◆ **PROBLEM DESCRIPTION**: Write the records out exactly as they read, but not the pictures.

◆ **Indoor and outdoor scene photos**:
* * * * * * * * *

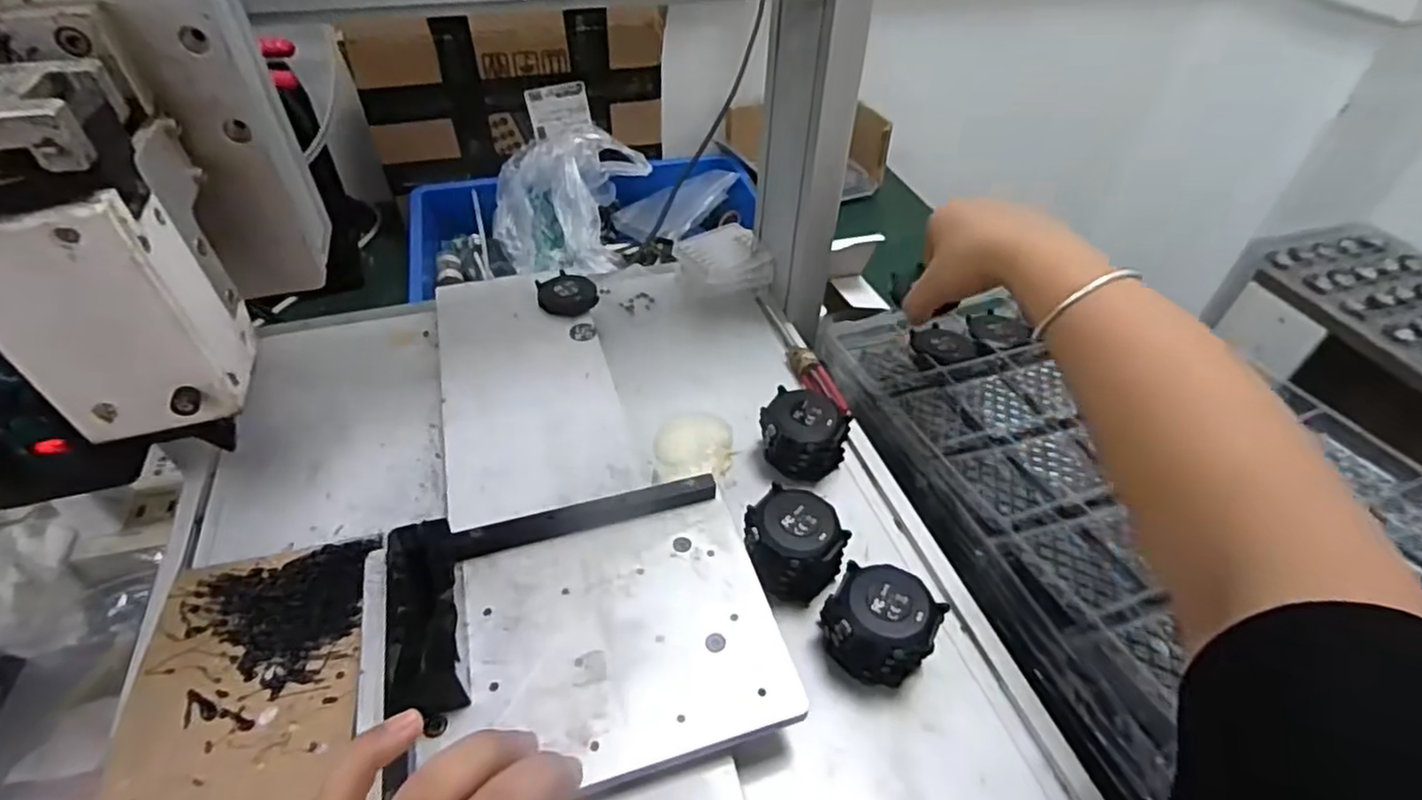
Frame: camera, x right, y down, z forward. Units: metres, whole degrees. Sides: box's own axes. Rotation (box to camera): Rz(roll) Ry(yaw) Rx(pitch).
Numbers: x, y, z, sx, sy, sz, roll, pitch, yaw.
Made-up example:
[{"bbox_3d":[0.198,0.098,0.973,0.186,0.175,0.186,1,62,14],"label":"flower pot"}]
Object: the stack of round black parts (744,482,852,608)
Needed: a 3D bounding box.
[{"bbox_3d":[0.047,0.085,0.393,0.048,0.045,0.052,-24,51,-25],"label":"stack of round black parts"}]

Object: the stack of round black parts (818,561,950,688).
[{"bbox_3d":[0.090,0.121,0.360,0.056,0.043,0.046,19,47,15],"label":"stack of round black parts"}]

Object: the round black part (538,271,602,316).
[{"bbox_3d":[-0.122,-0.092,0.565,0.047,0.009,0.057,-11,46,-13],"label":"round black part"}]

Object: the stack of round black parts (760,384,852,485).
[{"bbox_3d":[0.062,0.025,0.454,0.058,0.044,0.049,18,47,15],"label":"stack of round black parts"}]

* * * * * * * * *

◆ **THE COMPLETED TASK**:
Frame: camera, x right, y down, z forward. Units: metres, whole degrees. Sides: box's own axes. Rotation (box to camera): Rz(roll) Ry(yaw) Rx(pitch).
Numbers: x, y, z, sx, sy, sz, roll, pitch, yaw.
Made-up example:
[{"bbox_3d":[0.198,0.098,0.973,0.186,0.175,0.186,1,62,14],"label":"flower pot"}]
Object: the stack of round black parts (744,482,852,608)
Needed: a 3D bounding box.
[{"bbox_3d":[0.047,0.085,0.393,0.048,0.045,0.052,-24,51,-25],"label":"stack of round black parts"}]

Object: the stack of round black parts (818,561,950,688).
[{"bbox_3d":[0.090,0.121,0.360,0.056,0.043,0.046,19,47,15],"label":"stack of round black parts"}]

Object: the round black part (538,271,602,316).
[{"bbox_3d":[-0.122,-0.092,0.565,0.047,0.009,0.057,-11,46,-13],"label":"round black part"}]

Object: the stack of round black parts (760,384,852,485).
[{"bbox_3d":[0.062,0.025,0.454,0.058,0.044,0.049,18,47,15],"label":"stack of round black parts"}]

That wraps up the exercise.